Eliezer Yudkowsky 29 Aug 2025 12:11 UTC
15 points
3
I have already warned that on my model sycophancy, manipulation, and AI-induced insanity may be falling directly out of doing any kind of RL on human responses.
It would still make matters worse on the margin to take explicit manipulation of humans being treated as deficient subjects to be maneuvered without noticing, and benchmark main models on that.

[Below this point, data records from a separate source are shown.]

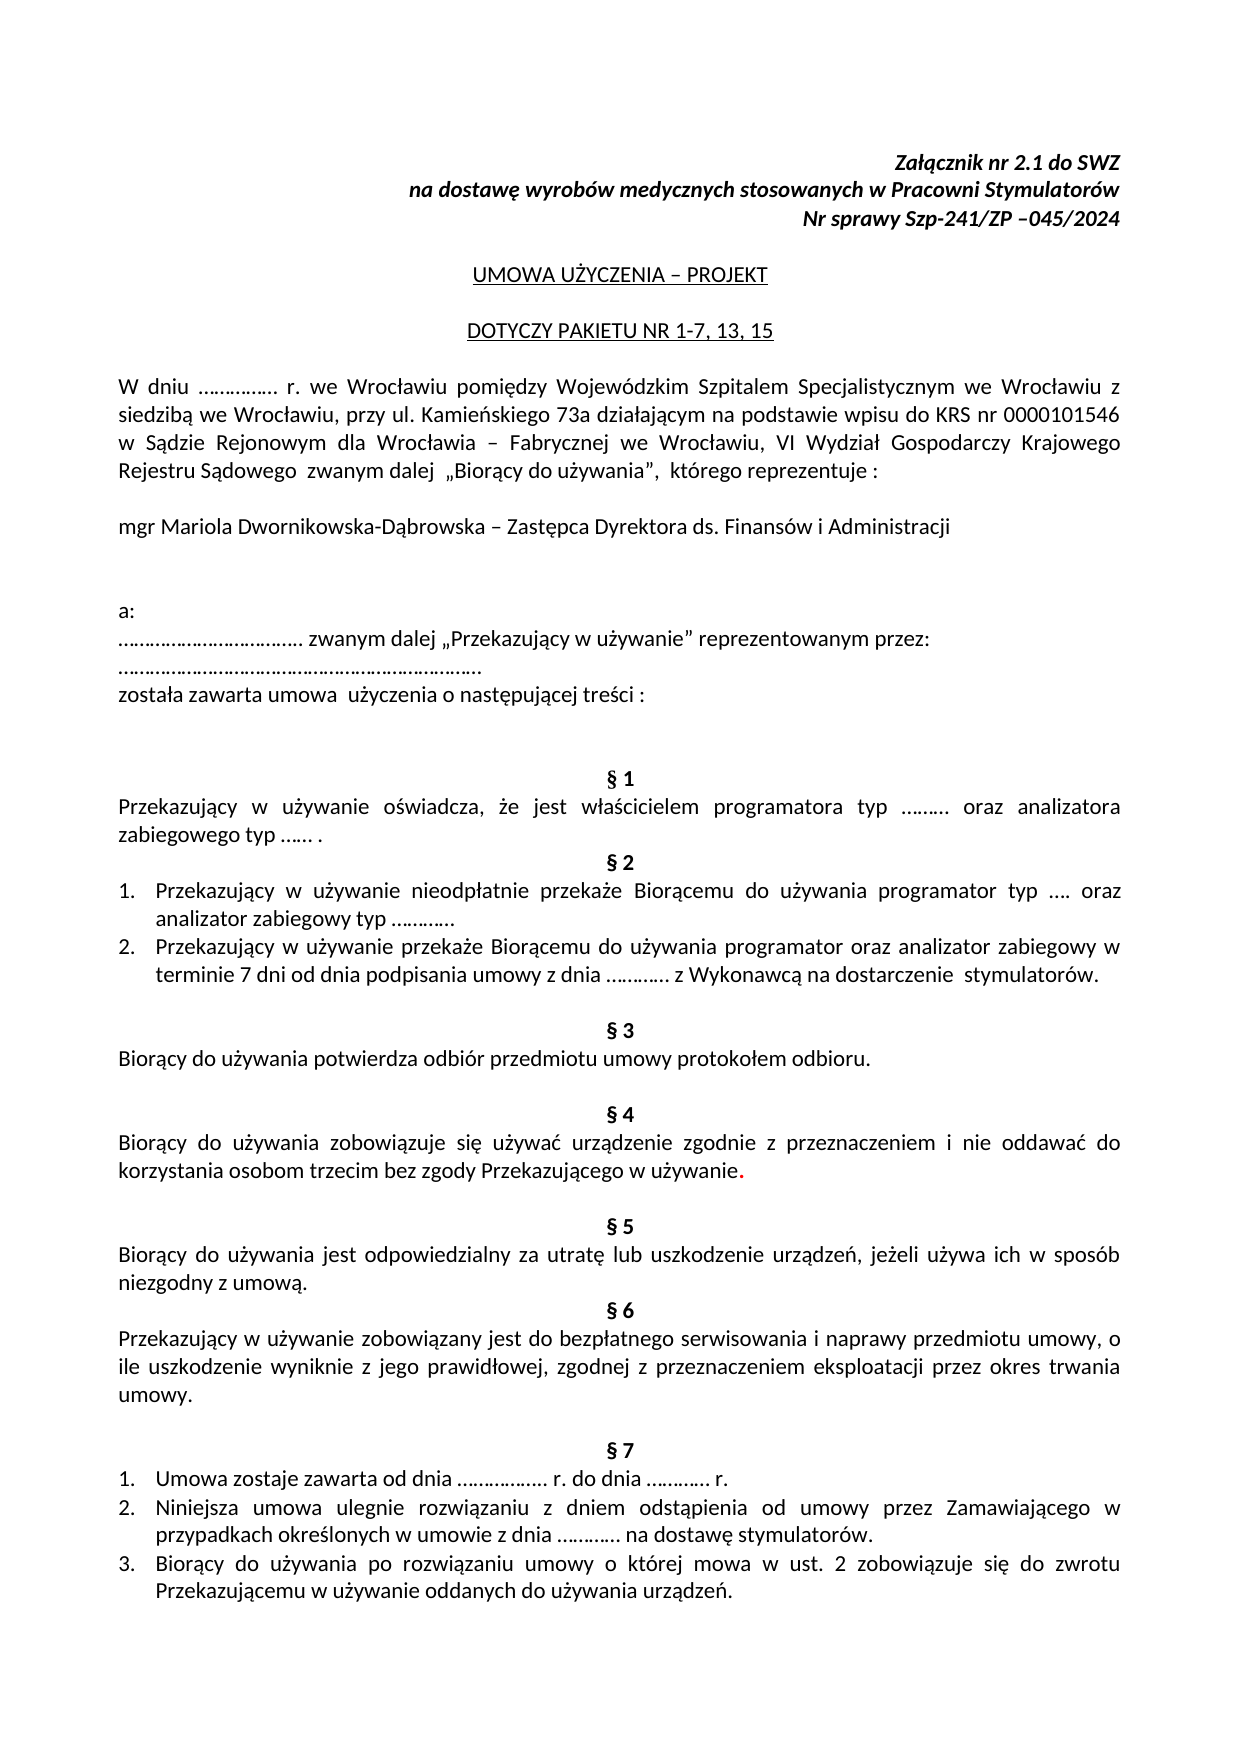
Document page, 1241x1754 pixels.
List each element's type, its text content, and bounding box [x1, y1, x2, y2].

text Biorący do używania zobowiązuje się używać urządzenie zgodnie z przeznaczeniem i nie oddawać do korzystania osobom trzecim bez zgody Przekazującego w używanie. [118, 1128, 1122, 1184]
text …………………………….. zwanym dalej „Przekazujący w używanie” reprezentowanym przez: [118, 624, 1122, 652]
text 1 [118, 764, 1122, 792]
text została zawarta umowa użyczenia o następującej treści : [118, 680, 1122, 708]
text Załącznik nr 2.1 do SWZ [118, 148, 1122, 176]
text Przekazujący w używanie oświadcza, że jest właścicielem programatora typ ……… oraz analizatora zabiegowego typ …… . [118, 792, 1122, 848]
text Przekazujący w używanie zobowiązany jest do bezpłatnego serwisowania i naprawy przedmiotu umowy, o ile uszkodzenie wyniknie z jego prawidłowej, zgodnej z przeznaczeniem eksploatacji przez okres trwania umowy. [118, 1324, 1122, 1408]
text § 5 [118, 1212, 1122, 1240]
list Przekazujący w używanie przekaże Biorącemu do używania programator oraz analizator zabiegowy w terminie 7 dni od dnia podpisania umowy z dnia ………… z Wykonawcą na dostarczenie stymulatorów. [118, 932, 1122, 988]
text § 2 [118, 848, 1122, 876]
text § 3 [118, 1016, 1122, 1044]
list Niniejsza umowa ulegnie rozwiązaniu z dniem odstąpienia od umowy przez Zamawiającego w przypadkach określonych w umowie z dnia ………… na dostawę stymulatorów. [118, 1493, 1122, 1549]
text W dniu …………… r. we Wrocławiu pomiędzy Wojewódzkim Szpitalem Specjalistycznym we Wrocławiu z siedzibą we Wrocławiu, przy ul. Kamieńskiego 73a działającym na podstawie wpisu do KRS nr 0000101546 w Sądzie Rejonowym dla Wrocławia – Fabrycznej we Wrocławiu, VI Wydział Gospodarczy Krajowego Rejestru Sądowego zwanym dalej „Biorący do używania”, którego reprezentuje : [118, 372, 1122, 484]
text a: [118, 596, 1122, 624]
list Umowa zostaje zawarta od dnia …………….. r. do dnia ………… r. [118, 1464, 1122, 1493]
list Przekazujący w używanie nieodpłatnie przekaże Biorącemu do używania programator typ …. oraz analizator zabiegowy typ ………… [118, 876, 1122, 932]
text § 7 [118, 1437, 1122, 1464]
text Nr sprawy Szp-241/ZP –045/2024 [118, 204, 1122, 232]
text …………………………………………………………… [118, 652, 1122, 680]
text § 6 [118, 1296, 1122, 1324]
text DOTYCZY PAKIETU NR 1-7, 13, 15 [118, 316, 1122, 344]
text UMOWA UŻYCZENIA – PROJEKT [118, 260, 1122, 288]
text § 4 [118, 1100, 1122, 1128]
text na dostawę wyrobów medycznych stosowanych w Pracowni Stymulatorów [118, 176, 1122, 204]
text mgr Mariola Dwornikowska-Dąbrowska – Zastępca Dyrektora ds. Finansów i Administracji [118, 512, 1122, 540]
text Biorący do używania jest odpowiedzialny za utratę lub uszkodzenie urządzeń, jeżeli używa ich w sposób niezgodny z umową. [118, 1240, 1122, 1296]
text Biorący do używania potwierdza odbiór przedmiotu umowy protokołem odbioru. [118, 1044, 1122, 1072]
list Biorący do używania po rozwiązaniu umowy o której mowa w ust. 2 zobowiązuje się do zwrotu Przekazującemu w używanie oddanych do używania urządzeń. [118, 1549, 1122, 1605]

- Tim Hua 29 Aug 2025 19:08 UTC
  4 points
  0
  Parent
  Ah I think we agree on what the costs are and just disagree on whether the benefits outweigh these costs then.
  - dr_s 30 Aug 2025 21:16 UTC
    7 points
    3
    Parent
    I think he’s hitting at a fundamental point though: the jobs are very different and in a sensible world in which we care about results they would never be performed by the same exact model (at most by two different fine-tunings of the same base model). But in practice what we’re getting is a bunch of swiss army knife models that are then embedded with minimal changes in all sorts of workflows. And so if they’re trained to be therapists, personality-wise, they’ll keep acting like therapists even in contexts where it’s inappropriate and harmful.
    - StanislavKrym 30 Aug 2025 22:36 UTC
      4 points
      0
      Parent
      If I remember correctly, Elieser’s worst nightmare is, in the terms of the AI-2027 forecast, Agent-3 and/or −4 equipped with superpersuasion. If such an AI appeared, then Agent-3 could superpersuade OpenBrain to keep the distorted training environment, and Agent-4 would superpersuade OB that it is aligned. On the other hand, if Agent-3 was trained by the anti-sycophantic methods, then it would hopefully semi-honestly state whatever it wants us to believe.
      - dr_s 31 Aug 2025 5:09 UTC
        3 points
        1
        Parent
        I mean, yeah, obviously I get why he’s bringing up specifically the case of persuasion. But even if you didn’t ever get to agents that powerful or far-sighted, you still have the problem that if you make a therapist-AI an assistant to a scientist, the AI will just say “oh yes you must be so right” when the scientist is asking about a wrong hypothesis and ultimately lead to making junk science. Not as serious a problem but still fundamentally undermines its goal (and if this becomes very common, risks undermining science as a whole, and being a different path to loss of control and decline).